Reading a given block is about reading the fixed size part of the header, sanity checking ("XemuSnap", version, etc), then calculating the size of identify string from size header, and reading that too. If the block is Ident block (first block in file must be that, otherwise it's an error!) and there was already another ident block before, it means end of snapshot, without format violation, the rest of the file should not be read/parsed/etc. Selection of the block handler is based on the identify string. If it's the first block and not an ident block, it's an error. The block handler (already the data section!) should read a BE32, if it's zero, end of block. If it's not zero, that amount of bytes should be read, and passed to the sub-block parser, or something like that. Etc.

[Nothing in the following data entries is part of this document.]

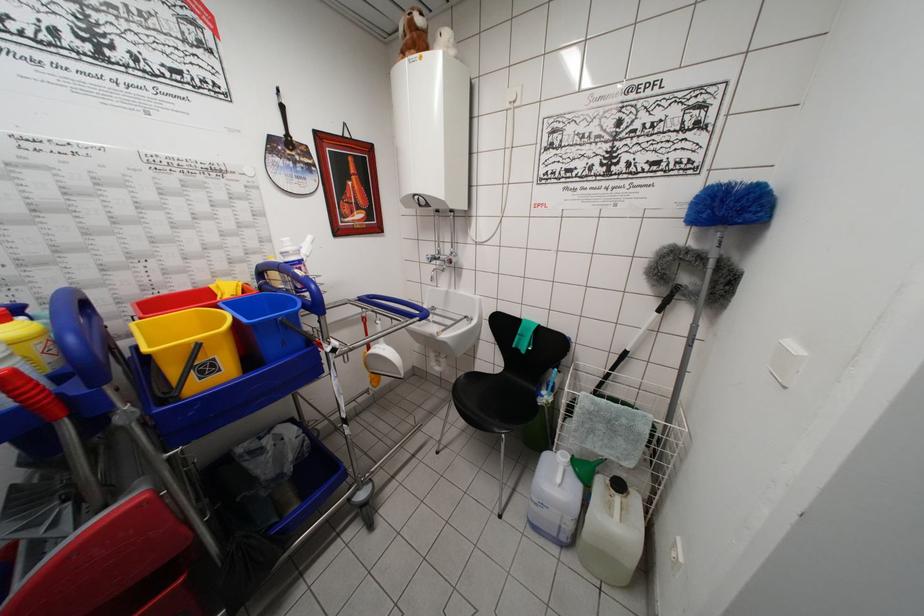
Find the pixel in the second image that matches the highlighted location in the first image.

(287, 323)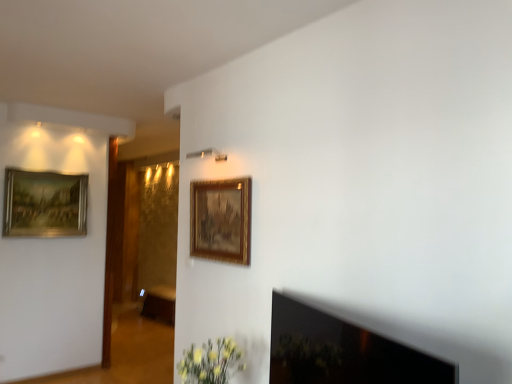
Find the location of a particular element. The height and width of the screenshot is (384, 512). free space above gold-framed painting at upper left, which ranks as the first picture frame in back-to-front order (from a real-world perspective) is located at coordinates (45, 168).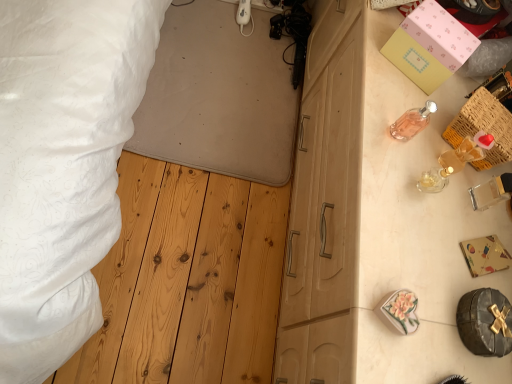
Locate an element on the screen. The image size is (512, 384). vacant area that lies between pink glass perfume at upper right and woven wood crate at upper right is located at coordinates click(x=420, y=134).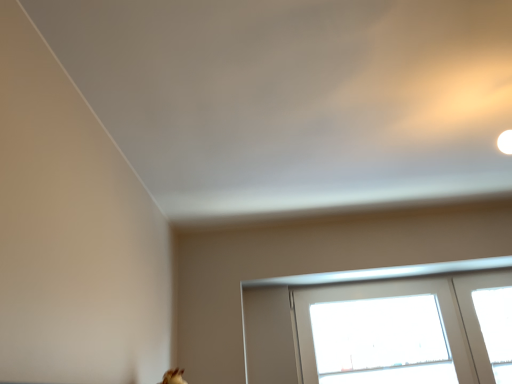
The height and width of the screenshot is (384, 512). What do you see at coordinates (394, 328) in the screenshot?
I see `white plastic window at lower right` at bounding box center [394, 328].

This screenshot has width=512, height=384. I want to click on white plastic window at lower right, so click(394, 328).

Locate an element on the screen. The width and height of the screenshot is (512, 384). white plastic window at lower right is located at coordinates (394, 328).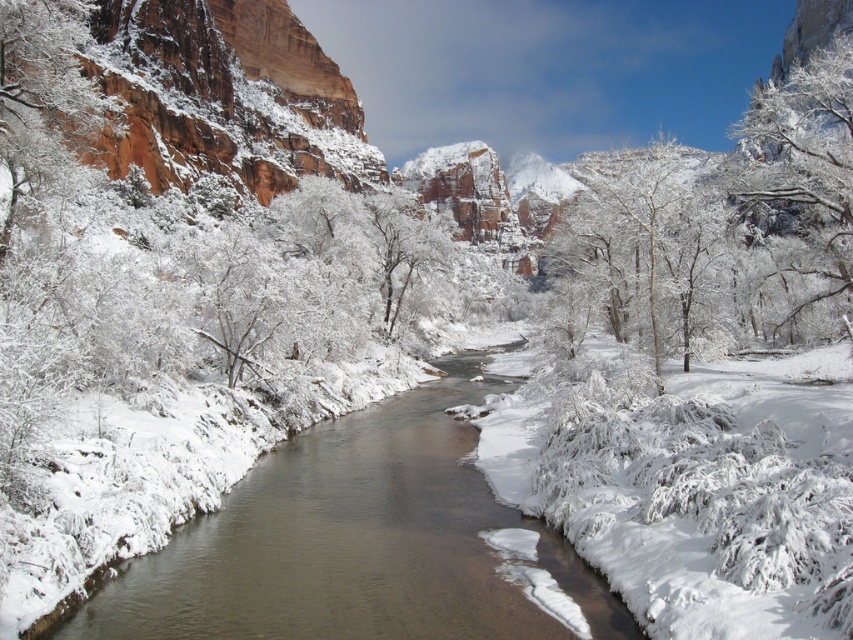
Question: Can you confirm if white frosty tree at center is smaller than white frosty branches at upper right?

Choices:
 (A) yes
 (B) no

Answer: (A)

Question: Which point is farther from the camera taking this photo?

Choices:
 (A) (849, 243)
 (B) (596, 276)

Answer: (B)

Question: Which of the following is the closest to the observer?

Choices:
 (A) white frosty branches at upper right
 (B) white frosty tree at center
 (C) brown smooth stream at center

Answer: (C)

Question: Does white frosty tree at center appear on the left side of white frosty branches at upper right?

Choices:
 (A) yes
 (B) no

Answer: (A)

Question: Which of the following is the closest to the observer?

Choices:
 (A) (669, 348)
 (B) (839, 104)

Answer: (A)

Question: Can you confirm if white frosty tree at center is positioned to the left of white frosty branches at upper right?

Choices:
 (A) yes
 (B) no

Answer: (A)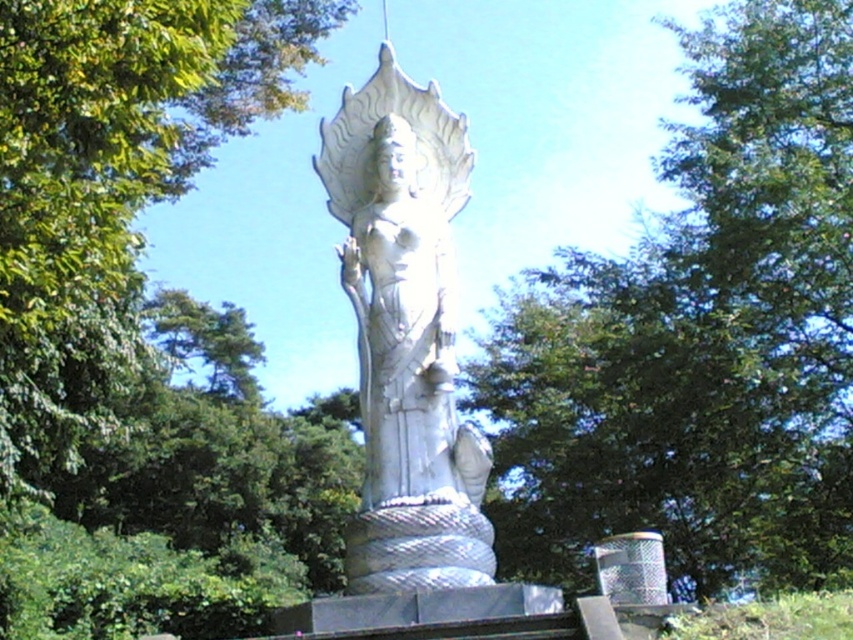
You are planning to take a photo of the white stone statue at center and want to ensure the green leafy tree at center is visible in the background. Given their sizes, will the tree appear larger or smaller than the statue in your photo?

The green leafy tree at center is larger in size compared to the white stone statue at center, so in the photo, the tree will appear larger than the statue.

Looking at this image, you are a photographer planning to take a picture of the white stone statue at center and the green leafy tree at upper left. Which object should you focus on first if you want to capture both in a single frame without moving the camera?

The green leafy tree at upper left is positioned on the left side of the white stone statue at center, so you should focus on the white stone statue at center first to ensure both are in frame.

You are a visitor in the park and see the green leafy tree at center and the green leafy tree at upper left. Which tree is located more to the left?

The green leafy tree at upper left is more to the left side than the green leafy tree at center.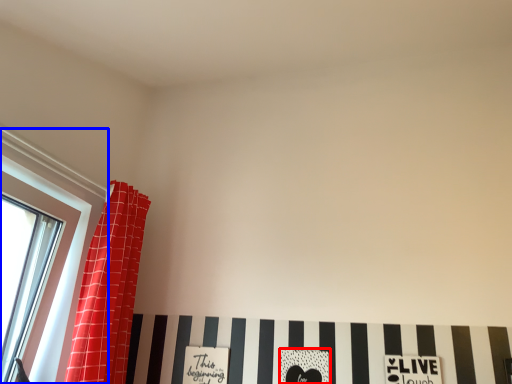
Question: Among these objects, which one is nearest to the camera, print (highlighted by a red box) or window (highlighted by a blue box)?

Choices:
 (A) print
 (B) window

Answer: (B)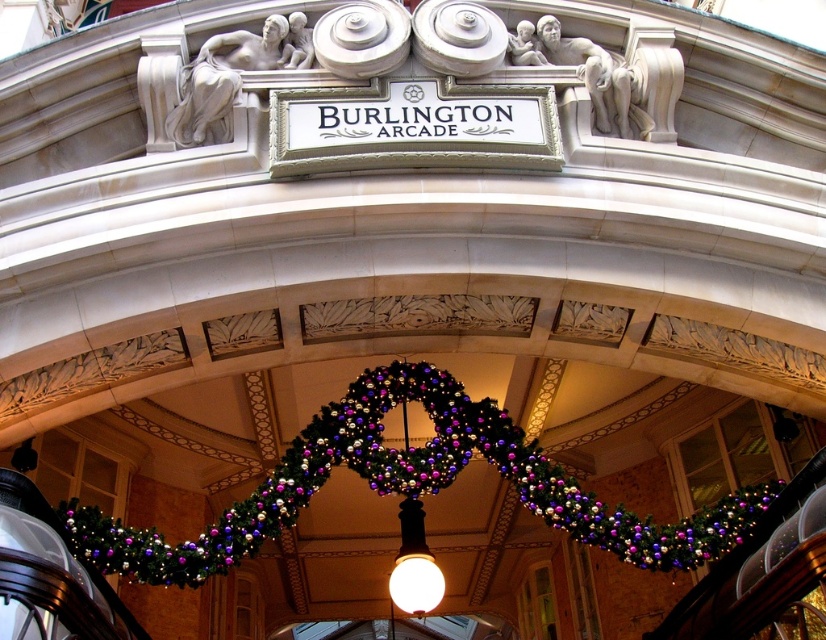
You are a visitor standing at the entrance of Burlington Arcade. You notice the green textured garland at center and the matte white bulb at center. Which object is wider?

The green textured garland at center might be wider than matte white bulb at center according to the description.

You are a visitor standing at the entrance of Burlington Arcade and notice two items hanging from the archway above you. The items are the green textured garland at center and the matte white bulb at center. Which of these two items is larger in size?

The green textured garland at center is bigger than the matte white bulb at center.

You are standing at the entrance of Burlington Arcade and notice two decorations hanging from the archway. The green textured garland at center and the matte white bulb at center. Which one is positioned to the right of the other?

The green textured garland at center is to the right of the matte white bulb at center.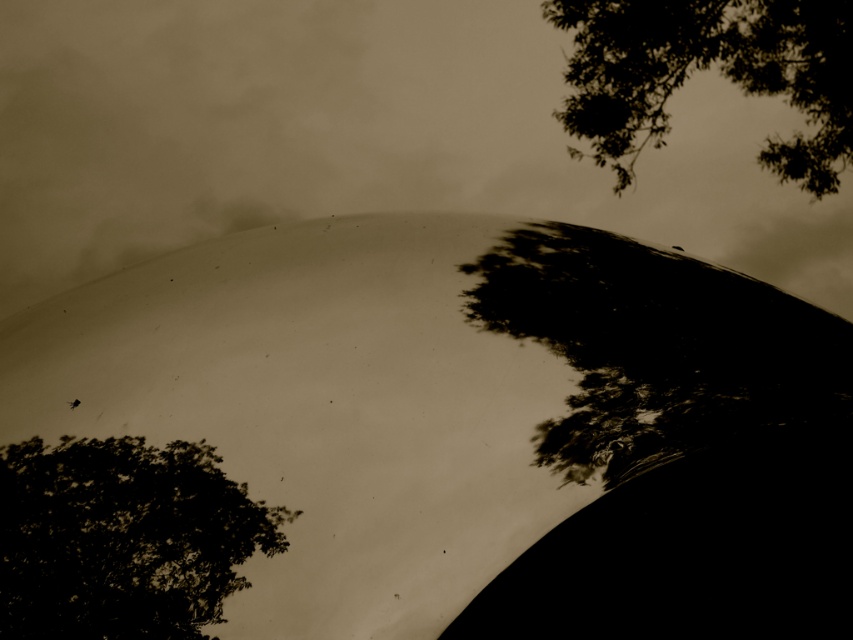
You are an artist sketching the scene. You want to draw the white matte cloud at center and the dark green leafy tree at lower left. Which object should you draw first if you follow the rule of starting with the object that is more to the right?

The white matte cloud at center should be drawn first because it is positioned on the right side of the dark green leafy tree at lower left, meaning it is more to the right in the scene.

You are an architect designing a new garden layout. You need to place a statue that is 2 meters tall between the white matte cloud at center and the dark green leafy tree at lower left. Considering their heights, which object will the statue be taller than?

The white matte cloud at center is much taller than the dark green leafy tree at lower left. Since the statue is 2 meters tall, it will be taller than the dark green leafy tree at lower left but shorter than the white matte cloud at center.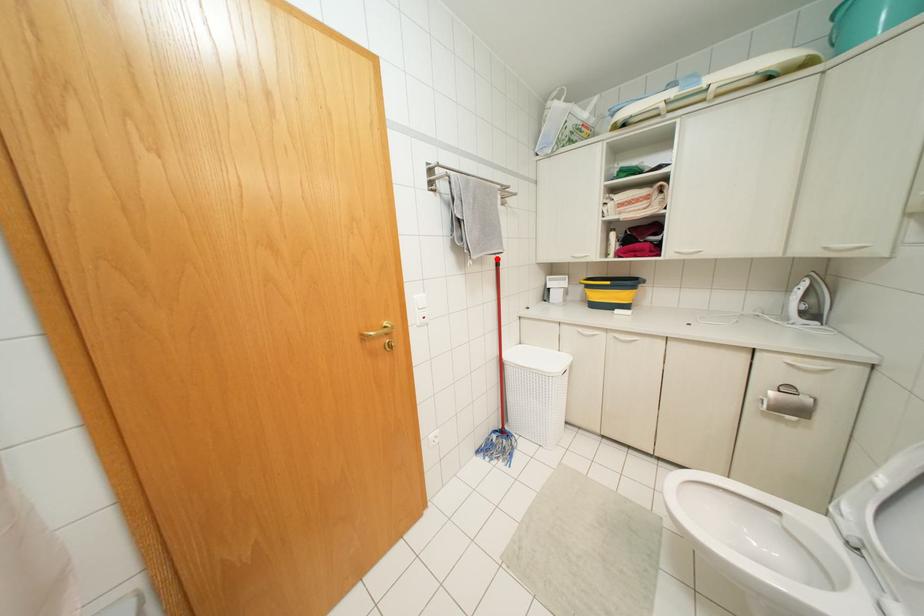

Surely, a mature implementation of this format should use "read cache" to avoid reading short data, like a BE32 only. Xemu currently does not use too sophisticated algorithm for this :) One of the design goals, was to able to read and write this file linearly, without "going back" or too much write caching (ie: no data size in the block header, since you may not know already with many sub blocks, etc). Currently, there is not so much CRC, or other protection ...

65xx-like CPU state block

Current block-version is 0. Block-ident string is "CPU:65xx". Data payload format of a single sub-block is:

offs	type	name	comment
0	byte	cpu	cpu identifier: 0=NMOS 6502, 1=CMOS 65C02, 2=65CE02/4510
1	BE16	PC	PC
3	byte	A	Accumlator of the CPU
4	byte	X	X-register of the CPU
5	byte	Y	Y-register of the CPU
6	byte	S	stack pointer of the CPU
7	byte	P	flags of the CPU
32	BE32	IRQ	IRQ input info
36	BE32	NMI	NMI input info
40	BE16	PC-old	PC value of previous opcode (may be not used?)
42	byte	cyc	Execution time (in cycles) of the previous opcode
43	byte	opc	Previous opcode

If CPU is "2", it continues as (note, that there is no continuous offset numbering, there is "hole"):

offs	type	name	comment
64	byte	Z	Z register
65	byte	B	base-page
66	byte	SPHI	stack-page
96	BE32	NOIRQ	IRQ inhibit state

Currently, only one sub-block is expected to have. Other information, like MAP memory mapping, etc with eg 4510 is not stored here, as from the view point of the emulator, it's not the CPU part (and Xemu design is about having call-backs for load/save state for components, so the CPU emulator can only restore its state, not other parts'), but the machine state. CPU 65xx state info is currently expected to be exactly 256 bytes of sub-block size, though most if it is not used too much.

Memory content block

Identify string is "Memory".

General purpose memory content block. Each sub-blocks has a short header (but for sure, from the point of view of the format, that is already the data part, not the sub-block header, so its size is in the sub-block size BE32):

data	description
BE32	Memory block address
BE32	Memory block "type"
BE32	Memory block flags
BE32	Sub-block data "real" size
....	this is where data begins, that is `sub_block_length - 16` bytes of data follows

Sub-block data real size, is the size of the actual data, which can be different than the actual stored number of bytes of these BE32s if it's compressed (in the future?). It's the original size, after decompression, and must be not used for decoding the format, for that, as always, the format level sub-block-length field must be used!

Other blocks

Surely, it's not enough to encode the state of an emulator, but other block types are too emulator specific to give a cross-emulation description of them.